We have seen this effect. We now have 17 non-major-party Senators. Of course, that may be no bad thing – a brake on the tyranny of the majority and all that.

But if the major parties accept that neither will ever get a majority in the Senate ever again, they should never rule out the double-dissolution proposition purely on the basis that it will give minor parties more senators. It won’t.

On the Senate more generally, something needs to be done to fix the bizarre voting system that permits people with tiny real electoral support getting elected. And something needs to be done to fix the hugely cumbersome double-dissolution system to deal with impasses between the Senate and the House of Representatives (in effect the Government of the day).

My guess is that despite all the hand-wringing and tut-tutting, nothing will be done about the electoral system.

It was agreed upon by the major parties because it gave them extra power. Voters at Senate elections either had to number every box for every candidate down to typically more than 50 and sometimes more than 100 or they could put a 1 against the single party box which would determine every last preference according to a myriad of backroom deals.

Those deals now include preference swaps between minor parties which ensure that the last one of them gets elected over any major-party candidate.

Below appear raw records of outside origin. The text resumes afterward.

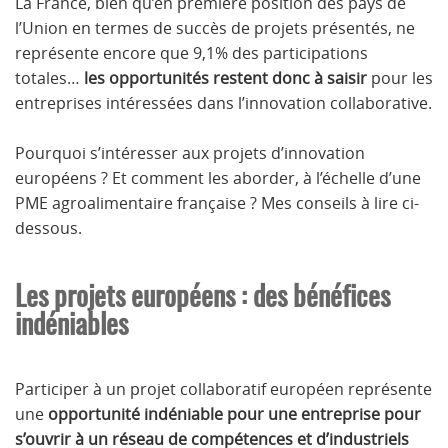
La France, bien qu’en première position des pays de
l’Union en termes de succès de projets présentés, ne
représente encore que 9,1% des participations
totales…
les opportunités restent donc à saisir
pour les
entreprises intéressées dans l’innovation collaborative.
Pourquoi s’intéresser aux projets d’innovation
européens ? Et comment les aborder, à l’échelle d’une
PME agroalimentaire française ? Mes conseils à lire ci-
dessous.
Les projets européens : des bénéfices
indéniables
Participer à un projet collaboratif européen représente
une
opportunité indéniable pour une entreprise pour
s’ouvrir à un réseau de compétences et d’industriels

There are a couple of obvious fixes. The first is to allow voters to vote preferentially above the line. For example, 1 Green; 2 Liberal; 3 Warm Tomato Party; 4 Labor; 5 Raving Lunatic Party.

The second is to require a minimum first preference vote of, say, 3 or 4 per cent. On the first count all party groups or independents with fewer than 3 or 4 per cent of the first preference vote would be excluded.

But do not expect the obvious to happen. Rather, expect, say, the “I Love Political Paralysis Party” to get 0.004 per cent of the vote in, say, Victoria and get a senator elected.

As for double dissolutions, wouldn’t it be easier to have an automatic joint sitting of Parliament after every election to vote on all bills that were twice rejected by the Senate in the previous term. After all, the voters would have seen the exact detail of the legislation and would know the consequences of voting for the party that promoted it.
CRISPIN HULL
This article first appeared in The Canberra Times and Fairfax Media on 21 March 2015.

One thought on “Double dissolution favour majors not minors”

  1. hi crispin,

    you sound like anthony green. the point you and anthony green miss is that a vote for a micro party is the equivalent to non of the above(or anybody else other than a major party), and therefore as legitimate a vote. its like having informal vote box on the ballot paper.